国内製造業、2002年以降で約4万社が「消滅」
歴史的な円高が、国内製造業に与える影響が懸念されるなか、企業の海外シフトが一段と加速すれば、国内製造業の空洞化に拍車がかかり、この10年間、業績低迷が続いていた中小零細業者に深刻なダメージを与えかねない。帝国データバンクがこのほど発表した「国内製造業の実態調査」では、破産、特別清算、休廃業・解散の各件数を集計した「消滅企業」数が、集計可能な2002年以降の累計で約4万件に達していることが分かった。
調査結果によると、国内製造業者の「消滅企業」数は、2002年以降毎年4000件前後が消滅しており、2010年までの累計では3万9872件と約4万社にのぼった。年別でみると、消滅企業がもっとも少なかった2005年でも3795件と4000件近くを数え、もっとも消滅企業が多かった2009年は5120社に達した。リーマン・ショック後の生産急減による業績悪化が影響したものとみられている。

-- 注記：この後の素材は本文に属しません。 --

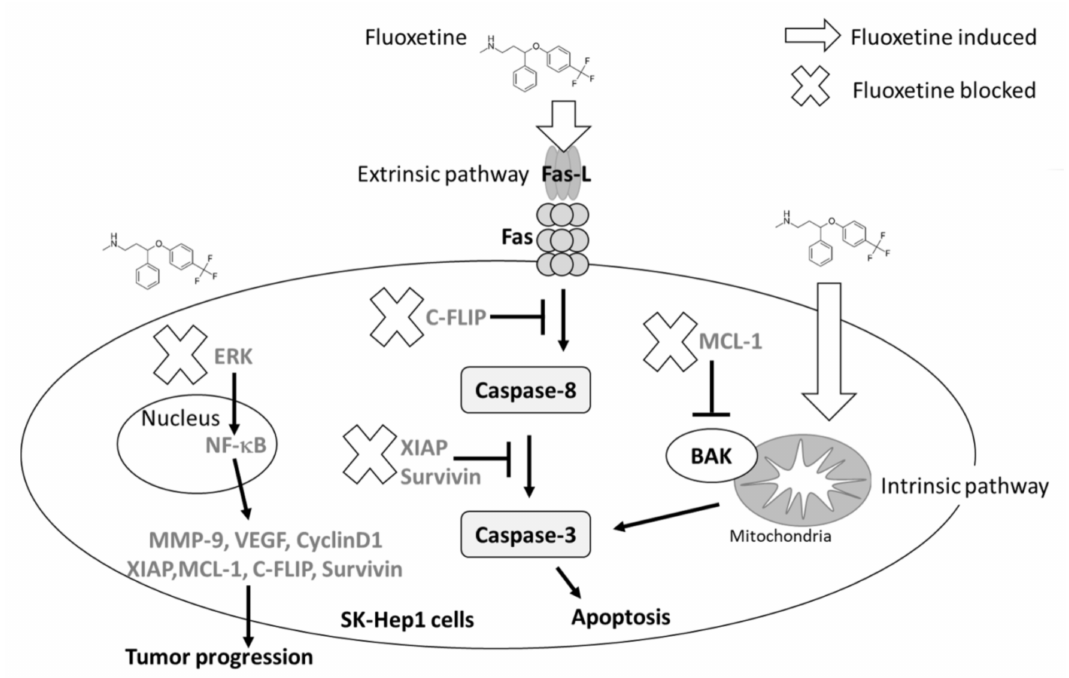
Figure 5. The potential anti-HCC properties of fluoxetine. Fluoxetine induces apoptosis through extrinsic/intrinsic pathways and inhibits ERK/NF- κ B-modulated anti-apoptotic and metastatic activity in SK-Hep1 and Hep3B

国内製造業全体の年間売上高合計の推移をみると、2000年1~12月期の353兆4344億円から、2010年1~12月期には339兆5862億円に減少した。増減率は3.9%の減少、減少額は13兆8482億円に達しており、同期間の全業種の増減率(18.1%増、約42兆円の増加)を大きく下回っている。製造業の主な内訳をみると、電子計算機等製造(35.2%減)や金型・同部品等製造(21.4%減)などが大きく減少している。

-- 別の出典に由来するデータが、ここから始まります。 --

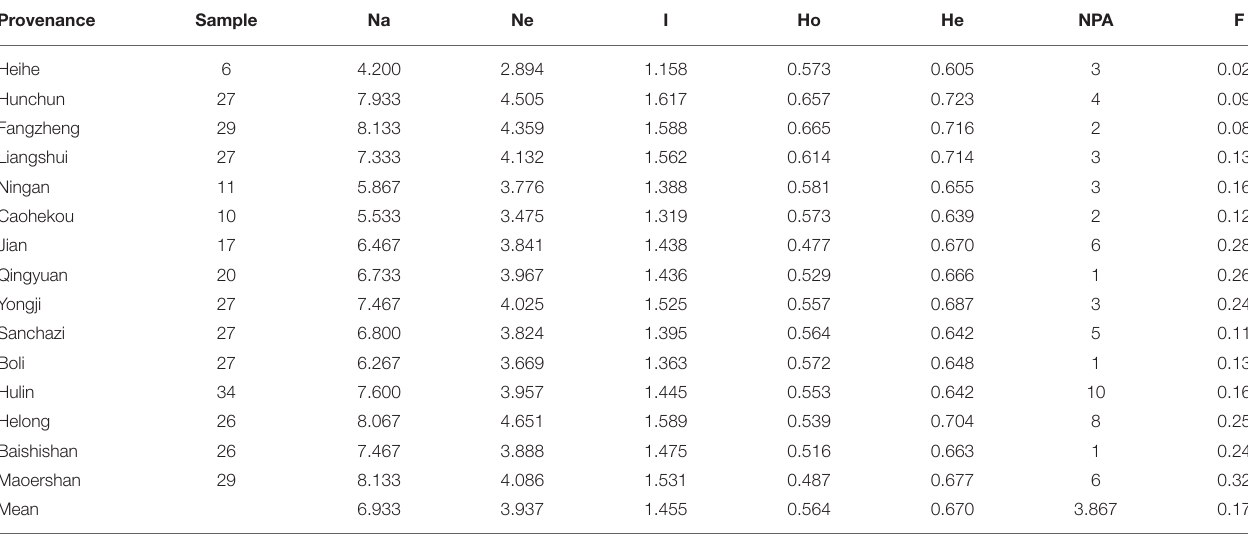
TABLE 4 | Genetic diversity parameters of different populations of J. mandshurica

年商規模別にみると、10億円未満の中小企業が2000年に比べて22.8%の減少で、減少率トップ。総じて年商規模が小さくなるほど、減少率が大きい。一方、1000億円以上の大企業は5.3%上回り、年商規模別で唯一増加した。また、地域別の減少率では、「東北」が18.4%減、「北陸」が13.5%減、「北海道」が10.8%減と、この3地域が二ケタ減少。一方、「中部」(3.5%増)、「四国」(5.6%増)、「九州」(1.8%増)の3地域が増加した。